Las olas rompían fuertemente sobre la barca. Llevo varios días a la deriva y se me ha acabado el agua y la comida. Todavía no he encontrado Tierra. Empiezo a sentirme francamente mal. Necesito agua, comida y poder dormir, el bamboleo de la barca no me lo permite.
Tras varios días caigo en un profundo sueño del que no salgo hasta que alguien me echa agua sobre el rostro. El sol me ha quemado la piel porque salí del barco sin crema y llevo navegando al rededor de una semana. Ha sido muy duro, creía que iba a morir... Pero abro lentamente los ojos y encuentro frente a mí un muchacho moreno, de fuertes brazos y labios carnosos.

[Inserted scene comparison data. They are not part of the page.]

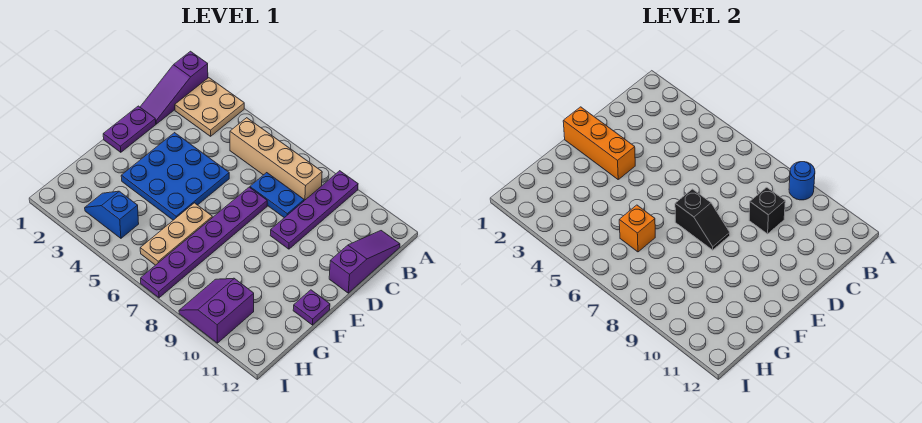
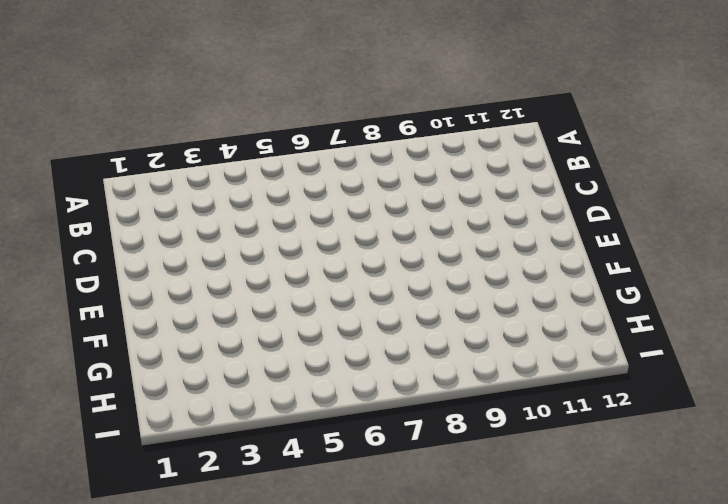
none -> purple slope A1:C1 level 1 top A
none -> tan plate A2:B3 level 1
none -> purple plate A9:D9 level 1

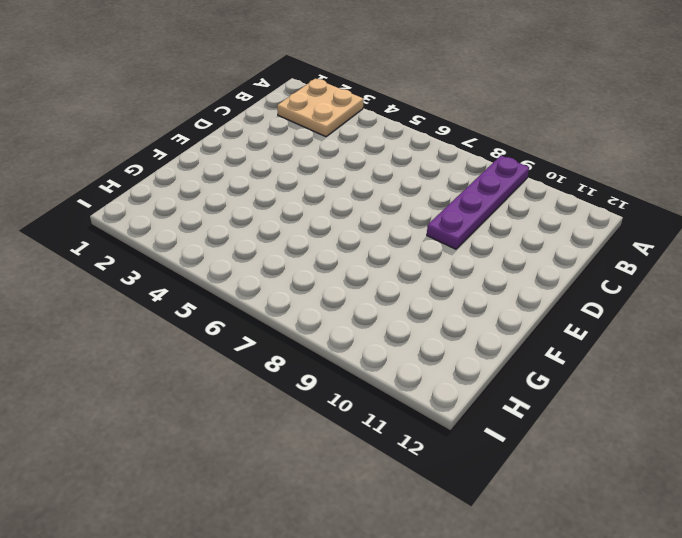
none -> purple slope A1:C1 level 1 top A
none -> tan brick B5:B8 level 1
none -> purple slope B12:D12 level 1 top D

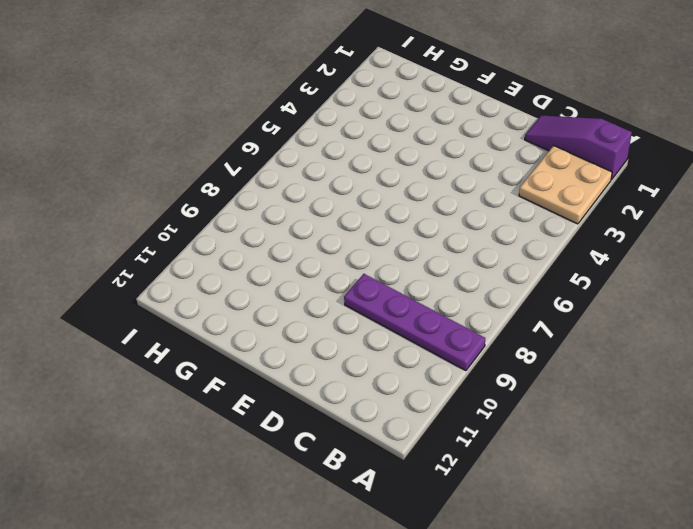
none -> tan brick B5:B8 level 1
none -> purple slope B12:D12 level 1 top D
none -> blue plate C7:C8 level 1

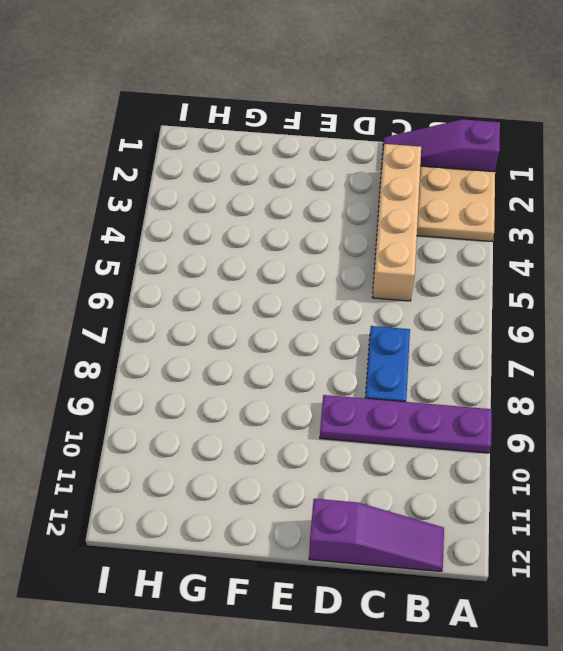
tan brick C2:C5 level 1 -> tan brick B5:B8 level 1
none -> purple plate D1:E1 level 1
none -> blue plate D3:F5 level 1
none -> purple plate D7:I7 level 1

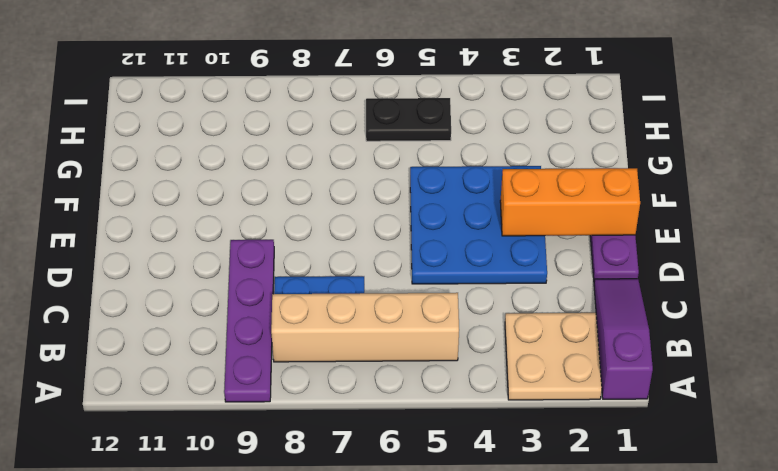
black plate H5:H6 level 1 -> tan plate F6:H6 level 1
none -> purple slope B12:D12 level 1 top D
none -> purple plate D7:I7 level 1
none -> purple plate F12 level 1

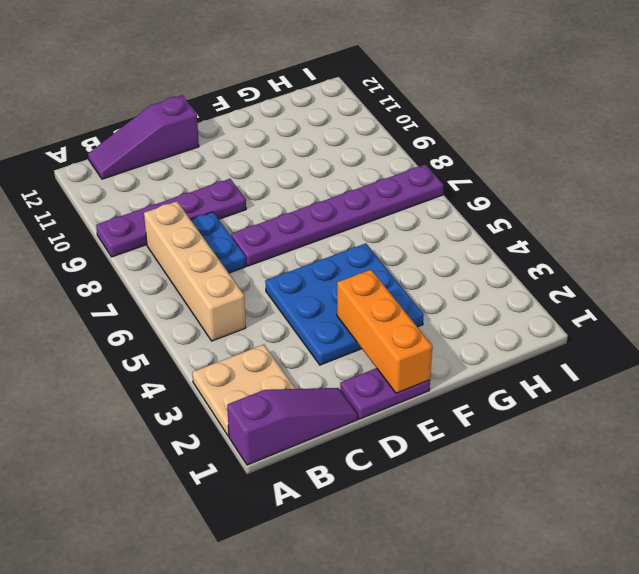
none -> tan plate F6:H6 level 1
none -> purple plate F12 level 1
none -> blue slope H3:H4 level 1 top 4

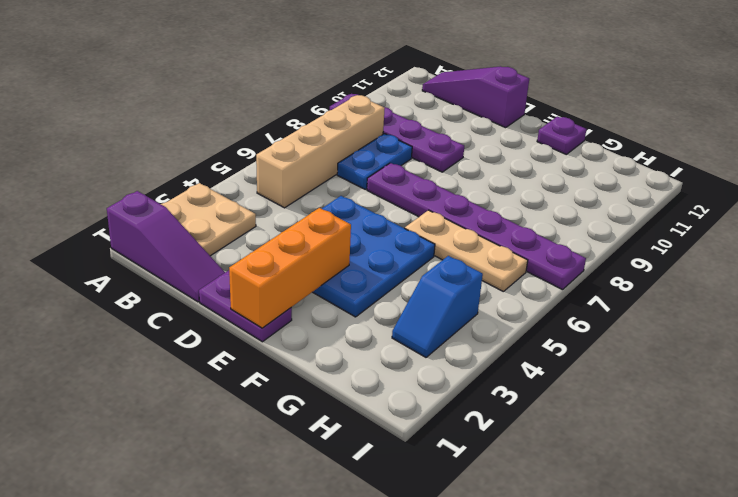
none -> purple slope H9:I10 level 1 top 10
none -> blue round brick A9 level 2
none -> black brick C9 level 2

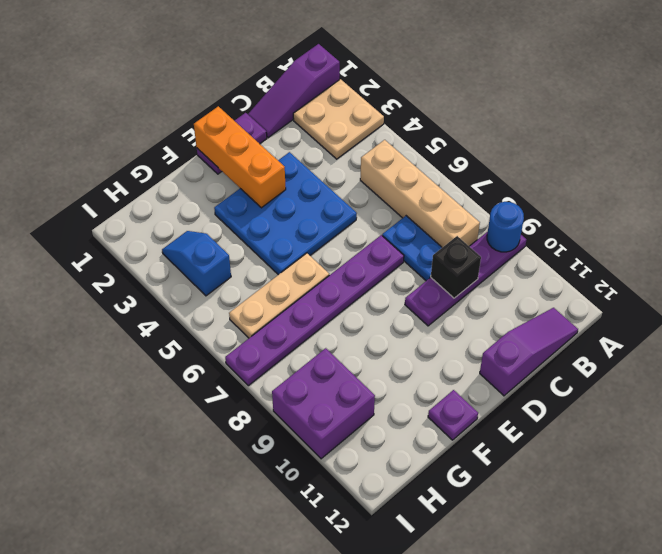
purple brick H9:I10 level 1 -> purple slope H9:I10 level 1 top 10
none -> black slope E7:E8 level 2 top 7
none -> orange brick G6 level 2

Siento unas fuertes jaquecas que vienen y se van en silencio, igual que llegaron. Me levanto despacio tratando de no marearme, cosa ya imposible, pero en ese momento no me doy cuenta. El muchacho me ayuda a levantarme lentamente y luego me ofrece un coco lleno de agua y un poco de pescado. Yo solo bebo agua, no tengo ganas de comer aunque el hambre es inmensa. Por fin consigo estar con mis funciones al cien por cien. Comienzo a hablar con el muchacho y la suerte hace que hable mi mismo idioma. Comenzamos a conversar del tiempo que él lleva allí y me pregunta de donde vengo. Ambos contestamos gustosos a las dudas del otro. Finalmente nos sentamos frente a la playa mientras la puesta de sol decora el agua, esa agua tan cristalina y brillante. Puedo ver algunas sombras de los peces en el agua y aves volando por encima de nosotros. Lo extraño es que ningún pez normal se acerca tanto y las aves son de otra complexión distinta a la de las aves marinas. Estoy en un lugar extraño, la vegetación tampoco corresponde con ninguna planta o árbol de los que conozco. Empiezo a asustarme y el muchacho lo nota. Coloca su brazo por encima de mis hombros y me dice al oído:
-Sí, esta isla no es una isla normal. Y nunca te adentres en la jungla, hay animales muy peligrosos y... Algo parecido a los dinosaurios que nosotros conocemos.- Mi bello se me pone de punta y me pongo pálida. Lo siguiente que recuerdo es oscuridad y despertarme en una pequeña cabaña de hojas grandes y cañas de algo parecido al Bambú, pero no es exactamente igual, esta planta es morada. Cada día esta isla es aún más extraña. El muchacho entra en la cabaña y se emociona al ver que me he despertado. Corre hacia mi y me da agua. Comienzo a hablarle y le pregunto donde estamos. Como contestación, solo silencio. Veo que los ojos del muchacho se llenan de lágrimas y me cuenta que llegó aquí con unos amigos, mientras hacía una expedición marina y calleron a La Fosa de las Marianas. Un remolino los absorbió y aparecieron aquí. Haour, el muchacho, sobrevivió. El resto fue muriendo poco a poco, por heridas, por hambre, por deshidratación... Decido dejar que desahogue y lo escucho. Sin mediar palabra, hasta que confiesa que tuvo que alimentarse de uno de sus amigos fallecidos en un momento en el cual no había podido cazar nada y la tormenta no permitiría que encontrase comida en varios días, hasta que la tormenta amainara. Mi cara refleja clara sorpresa, aunque trato de evitar que se de cuenta, lo hace. Lo veo en el reflejo de sus ojos, en la tristeza que estos emanan. En esta postura comenzamos a acercarnos lentamente y nos fundimos en un beso. Ambos llevamos varios días (él meses) sin el contacto humano y agradecemos esa señal de cariño. Esa noche ninguno quisimos pasarla solos y pasamos la noche entre besos, caricias, abrazos... Vivimos una historia muy bonita en aquella isla y poco a poco, la conocimos mejor y descubrimos que era un nuevo mundo y que las plantas eran similares a las nuestras, pero no iguales. Una tarde, tres años después de mi llegada a la isla. Haour me recibió en  la playa donde nos conocimos y me besó, después de eso postró su rodilla izquierda sobre la arena y me dio una joya, de una de las muchachas de su expedición, como muestra de su amor. En ese instante nos unimos para toda la eternidad, literalmente. En esa isla el tiempo no pasaba y la muerte no existía.